Index Building: Batch Construction vs Incremental Updates
BUILDING HNSW INDEXES
HNSW indexes require training-time construction of the graph structure. Each vector is inserted by finding its nearest neighbors in the current graph and adding edges. Order of insertion matters—later vectors see a more complete graph.
Key parameter: efConstruction controls how many candidates to consider during insertion. Higher values (200-500) produce better graphs but slower builds. For 100M vectors with efConstruction=200, expect 4-6 hours on 32 CPUs.
Build is CPU-bound (graph traversal, distance computation). Parallelize across cores. Memory requirement: full vectors + graph structure = ~4KB per 768-dim vector.
BUILDING IVF-PQ INDEXES
IVF-PQ requires two training phases: k-means clustering for IVF partitions, and codebook training for PQ compression.
IVF training: Run k-means on a sample of vectors (1M-10M) to find centroids. Number of centroids = sqrt(N) to 4×sqrt(N). For 100M vectors, use 10K-40K centroids. Training time: 30-60 minutes on GPU.

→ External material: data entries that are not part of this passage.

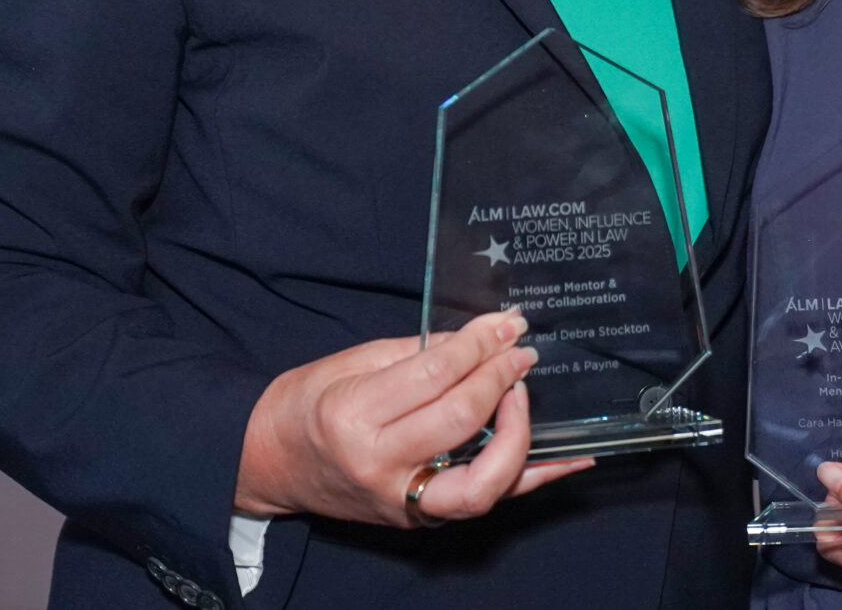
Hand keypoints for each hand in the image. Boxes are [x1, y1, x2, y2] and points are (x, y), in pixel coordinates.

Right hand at [232, 309, 594, 526]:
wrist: (271, 463)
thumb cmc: (307, 404)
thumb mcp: (354, 361)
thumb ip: (418, 353)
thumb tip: (481, 339)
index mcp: (354, 414)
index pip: (435, 375)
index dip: (480, 346)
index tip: (509, 323)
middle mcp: (379, 464)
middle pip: (461, 420)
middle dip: (501, 378)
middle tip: (522, 350)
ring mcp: (401, 500)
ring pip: (482, 481)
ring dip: (519, 434)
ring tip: (526, 395)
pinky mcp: (418, 517)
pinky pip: (485, 501)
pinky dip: (531, 479)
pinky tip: (570, 457)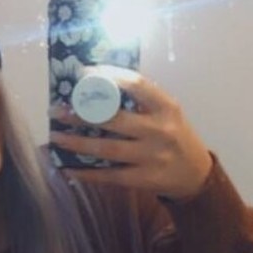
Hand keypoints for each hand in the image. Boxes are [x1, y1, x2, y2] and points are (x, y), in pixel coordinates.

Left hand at [49, 70, 213, 199]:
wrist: (196, 174)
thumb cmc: (175, 136)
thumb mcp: (167, 113)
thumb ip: (142, 101)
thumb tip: (98, 87)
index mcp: (166, 106)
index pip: (135, 84)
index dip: (107, 77)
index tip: (83, 73)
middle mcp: (159, 130)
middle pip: (114, 119)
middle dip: (81, 114)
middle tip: (57, 110)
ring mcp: (151, 157)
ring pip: (107, 149)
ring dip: (77, 144)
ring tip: (56, 138)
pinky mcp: (144, 179)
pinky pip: (110, 176)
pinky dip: (87, 173)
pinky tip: (68, 168)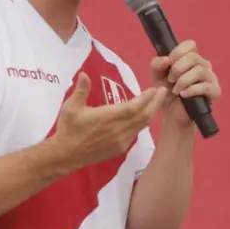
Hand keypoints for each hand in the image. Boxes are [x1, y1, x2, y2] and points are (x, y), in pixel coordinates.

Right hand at [51, 72, 167, 169]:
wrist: (66, 154)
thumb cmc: (69, 128)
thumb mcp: (71, 106)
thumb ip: (81, 89)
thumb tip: (84, 74)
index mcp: (109, 116)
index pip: (134, 106)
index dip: (146, 98)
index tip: (154, 89)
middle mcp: (119, 129)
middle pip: (144, 115)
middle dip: (155, 103)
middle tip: (163, 91)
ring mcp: (122, 140)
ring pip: (142, 125)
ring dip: (150, 113)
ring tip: (156, 102)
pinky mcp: (121, 148)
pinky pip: (135, 133)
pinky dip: (141, 123)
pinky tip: (142, 117)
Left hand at [149, 40, 220, 126]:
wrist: (173, 115)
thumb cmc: (167, 94)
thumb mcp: (157, 77)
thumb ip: (157, 65)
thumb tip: (166, 60)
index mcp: (191, 59)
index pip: (190, 45)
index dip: (178, 52)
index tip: (169, 64)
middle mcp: (203, 65)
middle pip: (193, 57)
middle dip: (178, 68)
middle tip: (170, 80)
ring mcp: (211, 78)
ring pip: (200, 71)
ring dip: (183, 80)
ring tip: (176, 90)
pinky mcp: (215, 91)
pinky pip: (206, 86)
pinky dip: (192, 90)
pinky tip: (183, 95)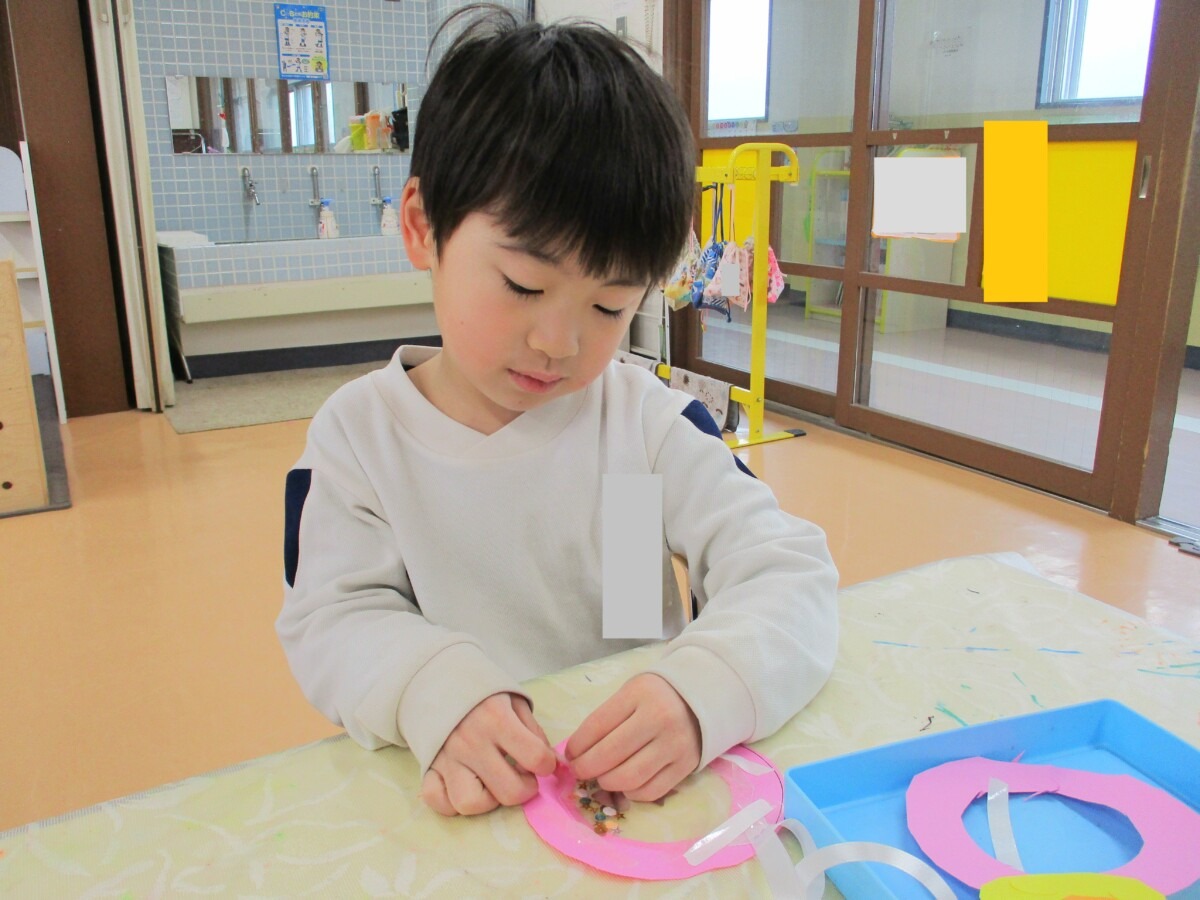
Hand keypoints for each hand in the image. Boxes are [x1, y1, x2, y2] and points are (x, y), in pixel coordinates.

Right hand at [421, 693, 555, 815]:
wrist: (436, 680)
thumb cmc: (482, 693)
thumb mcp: (514, 699)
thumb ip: (532, 730)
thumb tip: (546, 762)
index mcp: (497, 720)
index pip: (535, 758)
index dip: (547, 764)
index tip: (543, 762)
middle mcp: (471, 743)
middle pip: (509, 792)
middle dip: (525, 789)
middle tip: (522, 776)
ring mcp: (447, 758)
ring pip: (470, 804)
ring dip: (488, 800)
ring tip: (492, 783)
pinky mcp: (429, 768)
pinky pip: (439, 802)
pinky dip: (452, 803)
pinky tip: (466, 787)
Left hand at [564, 673, 700, 801]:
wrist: (701, 700)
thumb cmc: (655, 697)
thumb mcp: (630, 693)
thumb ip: (607, 719)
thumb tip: (577, 753)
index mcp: (639, 694)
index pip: (597, 725)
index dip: (577, 745)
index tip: (570, 754)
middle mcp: (659, 718)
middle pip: (610, 755)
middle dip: (586, 768)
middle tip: (580, 770)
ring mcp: (674, 745)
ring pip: (629, 778)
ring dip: (607, 782)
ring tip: (602, 777)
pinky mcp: (686, 766)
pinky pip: (650, 791)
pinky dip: (631, 792)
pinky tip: (625, 783)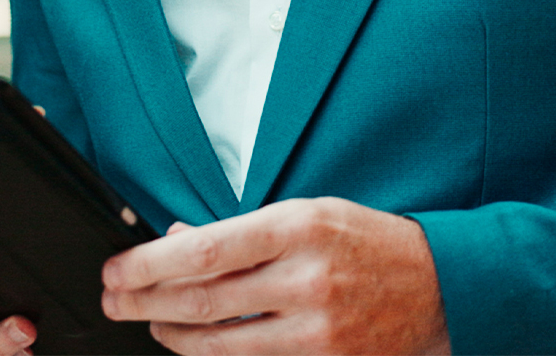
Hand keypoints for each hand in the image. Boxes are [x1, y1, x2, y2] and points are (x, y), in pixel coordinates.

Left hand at [100, 198, 449, 354]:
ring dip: (170, 334)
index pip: (204, 250)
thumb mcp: (306, 213)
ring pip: (219, 343)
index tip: (118, 268)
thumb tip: (176, 239)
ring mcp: (317, 329)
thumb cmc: (366, 242)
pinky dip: (213, 355)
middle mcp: (306, 279)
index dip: (149, 264)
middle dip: (144, 302)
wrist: (441, 287)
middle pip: (201, 301)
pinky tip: (191, 345)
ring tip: (147, 321)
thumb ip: (242, 230)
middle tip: (114, 298)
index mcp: (297, 227)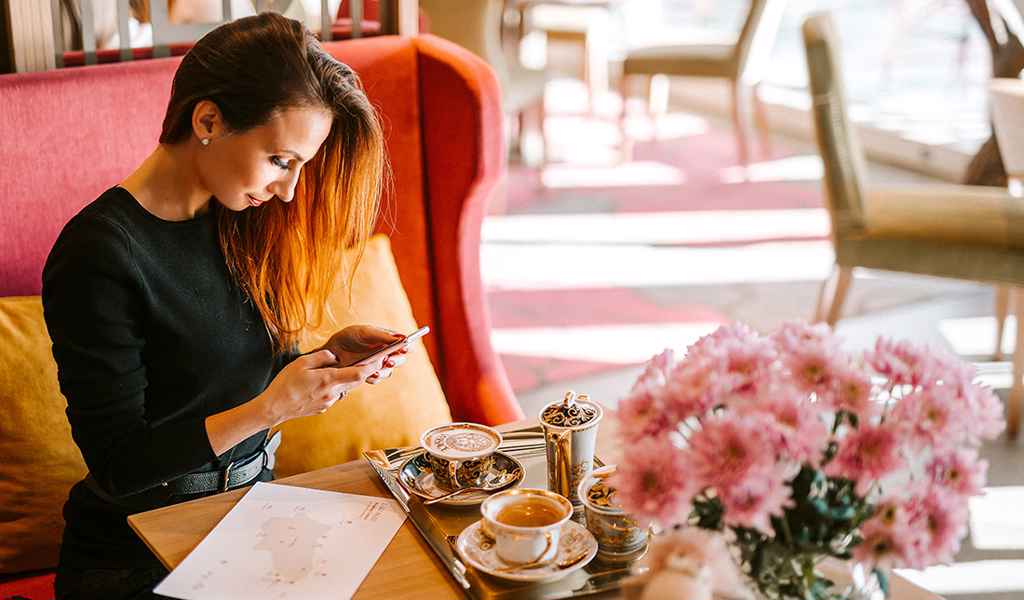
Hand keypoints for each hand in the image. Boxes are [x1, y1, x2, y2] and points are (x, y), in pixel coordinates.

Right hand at [256, 349, 385, 426]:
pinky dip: (334, 387)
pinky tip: (321, 383)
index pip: (359, 373)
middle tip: (372, 360)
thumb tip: (335, 357)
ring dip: (347, 379)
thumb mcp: (302, 362)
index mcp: (329, 379)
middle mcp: (332, 393)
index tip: (381, 358)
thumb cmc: (285, 384)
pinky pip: (334, 394)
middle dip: (364, 371)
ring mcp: (328, 402)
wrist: (274, 408)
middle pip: (355, 381)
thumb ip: (322, 357)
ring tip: (341, 369)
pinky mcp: (323, 408)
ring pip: (345, 388)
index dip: (372, 366)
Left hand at [318, 324, 408, 383]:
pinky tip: (369, 374)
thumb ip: (382, 335)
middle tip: (389, 361)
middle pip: (399, 359)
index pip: (402, 343)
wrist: (329, 352)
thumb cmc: (347, 337)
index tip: (405, 348)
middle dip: (397, 361)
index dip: (406, 346)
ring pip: (388, 371)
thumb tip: (401, 338)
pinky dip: (374, 377)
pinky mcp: (367, 374)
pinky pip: (376, 378)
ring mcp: (376, 364)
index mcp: (386, 339)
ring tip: (377, 370)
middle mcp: (384, 352)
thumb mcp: (364, 332)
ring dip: (385, 371)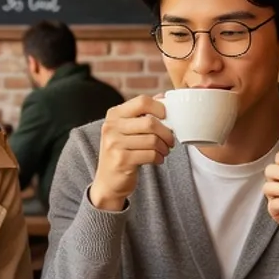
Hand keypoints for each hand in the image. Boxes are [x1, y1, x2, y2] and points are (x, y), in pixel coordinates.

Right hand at [91, 95, 173, 210]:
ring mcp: (115, 144)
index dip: (160, 108)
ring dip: (164, 147)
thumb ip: (142, 113)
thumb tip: (163, 97)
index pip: (142, 101)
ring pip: (152, 140)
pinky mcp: (121, 160)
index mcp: (114, 114)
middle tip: (170, 140)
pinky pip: (150, 155)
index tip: (166, 118)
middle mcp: (112, 127)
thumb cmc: (122, 152)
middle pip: (150, 122)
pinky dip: (159, 158)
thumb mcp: (127, 130)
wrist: (108, 181)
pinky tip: (157, 159)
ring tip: (164, 151)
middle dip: (166, 133)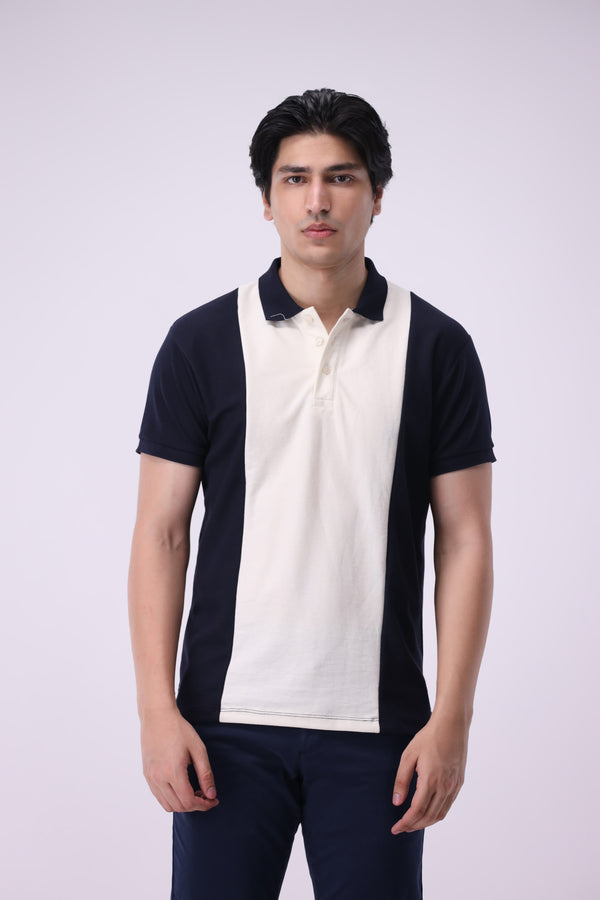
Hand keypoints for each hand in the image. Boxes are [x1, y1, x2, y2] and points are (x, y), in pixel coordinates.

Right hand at [140, 707, 218, 812]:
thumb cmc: (179, 729)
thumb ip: (205, 774)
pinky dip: (171, 798)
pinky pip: (158, 796)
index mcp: (173, 772)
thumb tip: (211, 795)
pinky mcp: (146, 774)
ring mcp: (150, 777)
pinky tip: (181, 787)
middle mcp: (159, 778)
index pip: (189, 802)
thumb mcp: (198, 750)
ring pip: (167, 805)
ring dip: (182, 804)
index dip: (204, 805)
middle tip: (207, 795)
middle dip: (195, 805)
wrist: (157, 716)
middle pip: (178, 806)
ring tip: (194, 792)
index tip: (213, 800)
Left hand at [390, 716, 467, 833]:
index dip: (405, 823)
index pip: (417, 811)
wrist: (452, 726)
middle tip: (401, 828)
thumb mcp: (409, 756)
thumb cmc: (428, 738)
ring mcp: (454, 786)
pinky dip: (437, 814)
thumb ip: (402, 780)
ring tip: (413, 824)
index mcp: (430, 780)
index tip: (395, 829)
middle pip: (428, 816)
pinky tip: (428, 812)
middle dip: (414, 825)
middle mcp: (444, 787)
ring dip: (426, 822)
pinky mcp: (459, 783)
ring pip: (440, 814)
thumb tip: (397, 802)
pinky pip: (448, 805)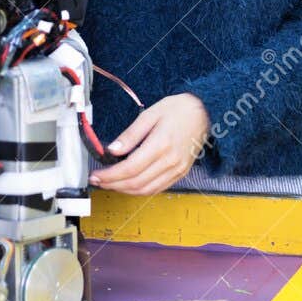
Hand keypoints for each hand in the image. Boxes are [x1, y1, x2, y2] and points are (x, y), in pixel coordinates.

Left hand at [89, 93, 210, 195]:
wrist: (205, 112)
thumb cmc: (179, 109)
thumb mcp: (150, 114)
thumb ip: (130, 134)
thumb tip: (112, 150)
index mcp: (161, 144)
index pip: (129, 168)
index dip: (110, 175)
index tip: (96, 175)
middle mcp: (170, 161)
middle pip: (136, 182)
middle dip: (113, 185)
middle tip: (98, 181)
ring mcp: (177, 169)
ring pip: (146, 190)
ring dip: (125, 190)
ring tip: (110, 184)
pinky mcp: (181, 173)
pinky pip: (157, 189)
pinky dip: (140, 191)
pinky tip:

PQ training: Learn codebooks by running k-means on each subvector dimension. Train on same sample as IVF. Training time: 10-30 minutes.
Index population: Assign each vector to nearest centroid, compute PQ codes. This is embarrassingly parallel—process in batches across many workers. 100M vectors: 1-2 hours.
VALIDATION BEFORE DEPLOYMENT
Before serving, measure recall@K on a held-out query set with ground truth. Sample 10K queries, compute exact nearest neighbors, compare to ANN results. Target: recall@10 ≥ 0.95.
If recall is low, diagnose: Are centroids well-distributed? Is PQ quantization error too high? Increase nlist, reduce M, or use higher-precision codes.